How can a Living Trust help during your lifetime?

Incompetency. A good estate plan will include planning for your lifetime as well as for your death. During your lifetime, you could become incompetent or incapacitated due to any number of causes, such as an accident, stroke, dementia, etc. This could prevent you from carrying on your daily activities, including your financial affairs.

Guardianship. If you haven’t made the proper arrangements before you become incompetent, the state may take control of your assets through a court ordered guardianship. The court would appoint a guardian to make decisions for you and manage your assets for you. You would not be entitled to name your own guardian; the guardian would normally have to post a bond, file an inventory of all your assets, final annual accountings with the court, and get the court’s permission to spend your money for you. All of your assets and how they are used become public information. With legal fees and other expenses, it can be an expensive, time consuming and it involves public exposure of your assets.

Trust Planning.

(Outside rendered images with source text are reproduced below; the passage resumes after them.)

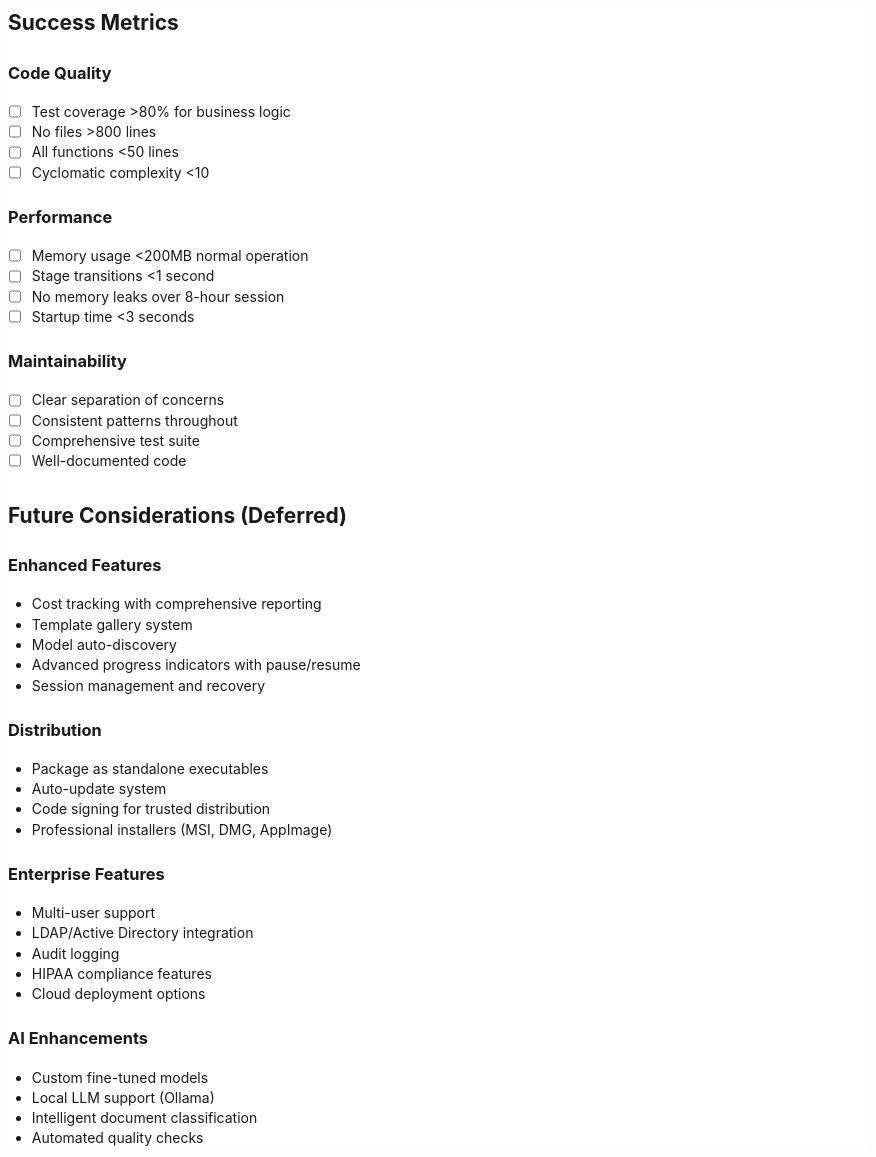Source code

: ## Success Metrics

### Code Quality

- [ ] Test coverage >80% for business logic
- [ ] No files >800 lines
- [ ] All functions <50 lines
- [ ] Cyclomatic complexity <10

### Performance

- [ ] Memory usage <200MB normal operation
- [ ] Stage transitions <1 second
- [ ] No memory leaks over 8-hour session
- [ ] Startup time <3 seconds

### Maintainability

- [ ] Clear separation of concerns
- [ ] Consistent patterns throughout
- [ ] Comprehensive test suite
- [ ] Well-documented code

## Future Considerations (Deferred)

### Enhanced Features

- Cost tracking with comprehensive reporting
- Template gallery system
- Model auto-discovery
- Advanced progress indicators with pause/resume
- Session management and recovery

### Distribution

- Package as standalone executables
- Auto-update system
- Code signing for trusted distribution
- Professional installers (MSI, DMG, AppImage)

### Enterprise Features

- Multi-user support
- LDAP/Active Directory integration
- Audit logging
- HIPAA compliance features
- Cloud deployment options

### AI Enhancements

- Custom fine-tuned models
- Local LLM support (Ollama)
- Intelligent document classification
- Automated quality checks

On the other hand, if you have created a living trust which holds your assets, there would be no need for a guardian to be appointed to manage your assets. Legal title to your assets would be held by your successor trustee. Your trust could provide that no bond would be required, that no accountings need to be filed with the court, and that the court is not required to supervise how your assets are used for your own benefit. While some of this can be done with a power of attorney, if a guardian is appointed, he or she can revoke your power of attorney. A trust is a much more complete way of you being able to control what happens in the event of your incompetency.

How can a Living Trust help upon your death?

Probate. Probate is the legal process whereby a court oversees the proper distribution of your probate assets to creditors and beneficiaries. Probate assets are those assets that pass under your will (or if there is no will, then to your heirs according to state law). Certain types of assets may not have to go through probate, such as jointly owned property with right of survivorship or assets with beneficiaries. Assets you have transferred to your living trust prior to death also avoid probate. Your assets that do go through probate will become public information, as a detailed inventory and accountings are required to be file with the court.

Avoiding Probate with a Living Trust. If done properly, a living trust can be a great tool for avoiding probate. Upon your death, the trust acts like a will, except that the assets in the trust do not have to go through probate. Like a will, your trust would direct how your trust assets are to be administered and distributed upon your death, except without the supervision of the court.

You can also name your trust as the beneficiary of certain types of assets, such as life insurance, bank accounts, or investment accounts., in which case they would not go through probate either. You may want to name your trust as beneficiary of these assets because your trust can have provisions for various contingencies (such as if a beneficiary dies before you); you can also provide in your trust for your trustee to continue to hold and use those assets for under-aged or incompetent beneficiaries until it is appropriate to distribute them outright.

Coordinating Your Trust with your Will. Even with a trust, you will still need a will, because you may still have some probate assets. Typically, when you have a revocable living trust, your will would simply leave all of your probate assets to your trust, instead of to individuals. This type of will is often referred to as a “pour-over will.” This arrangement allows a great deal of privacy, not only of your assets, but of who is to inherit your assets and under what circumstances.